• Task requirements: Rewrite everything from the line containing "Jalan Tuanku" down to the end of the data, replacing "Rehat" with "Istirahat" and leaving the rest unchanged.

• Study material:

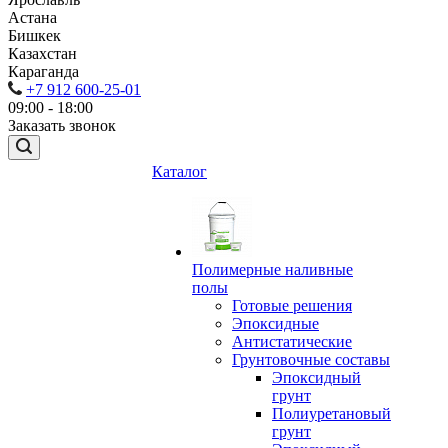
Астана
Бишкек
Казахстан
Караганда
+7 912 600-25-01
09:00 - 18:00
Заказать звонок
Каталог
Полимерные наливные
полы
Готовые решения
Эпоксидные
Антистатические
Грунтовочные составы
Эпоксидный
грунт
Полиуретановый
грунт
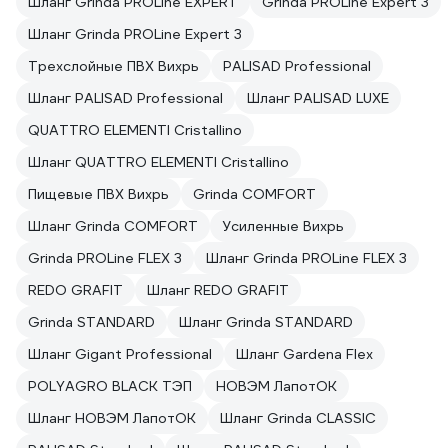
Шланг Grinda PROLine EXPERT
Grinda PROLine Expert 3
Шланг Grinda PROLine Expert 3
Трехслойные ПВХ Вихрь
PALISAD Professional
Шланг PALISAD Professional
Шланг PALISAD LUXE
QUATTRO ELEMENTI Cristallino
Шланг QUATTRO ELEMENTI Cristallino
Пищевые ПВХ Вихрь
Grinda COMFORT
Шланг Grinda COMFORT
Усиленные Вихрь
Grinda PROLine FLEX 3
Шланг Grinda PROLine FLEX 3
REDO GRAFIT
Шланг REDO GRAFIT
Grinda STANDARD
Шланг Grinda STANDARD
Шланг Gigant Professional
Шланг Gardena Flex
POLYAGRO BLACK ТЭП
НОВЭМ ЛапотОК
Шланг НОВЭМ ЛапотОК
Шланг Grinda CLASSIC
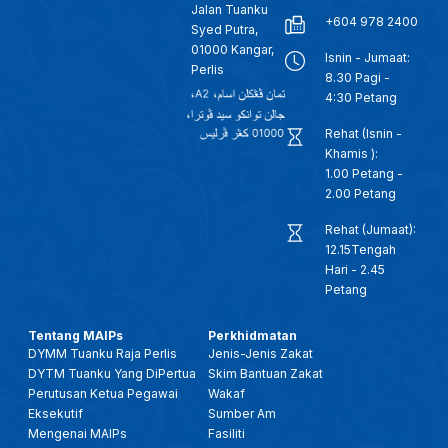
Jalan Tuanku
+604 978 2400
Syed Putra,
01000 Kangar,
Isnin - Jumaat:
Perlis
8.30 Pagi -
4:30 Petang
Rehat (Isnin -
Khamis ):
1.00 Petang -
2.00 Petang
Rehat (Jumaat):
12.15Tengah
Hari - 2.45
Petang
Tentang MAIPs
Perkhidmatan
DYMM Tuanku Raja Perlis
Jenis-Jenis Zakat
DYTM Tuanku Yang DiPertua
Skim Bantuan Zakat
Perutusan Ketua Pegawai
Wakaf
Eksekutif
Sumber Am
Mengenai MAIPs
Fasiliti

• Written answer:
Jalan Tuanku
+604 978 2400
Syed Putra,
01000 Kangar,
Isnin - Jumaat:
Perlis
8.30 Pagi -
4:30 Petang
Istirahat (Isnin -
Khamis ):
1.00 Petang -
2.00 Petang
Istirahat (Jumaat):
12.15Tengah
Hari - 2.45
Petang
Tentang MAIPs
Perkhidmatan
DYMM Tuanku Raja Perlis
Jenis-Jenis Zakat
DYTM Tuanku Yang DiPertua
Skim Bantuan Zakat
Perutusan Ketua Pegawai
Wakaf
Eksekutif
Sumber Am
Mengenai MAIPs
Fasiliti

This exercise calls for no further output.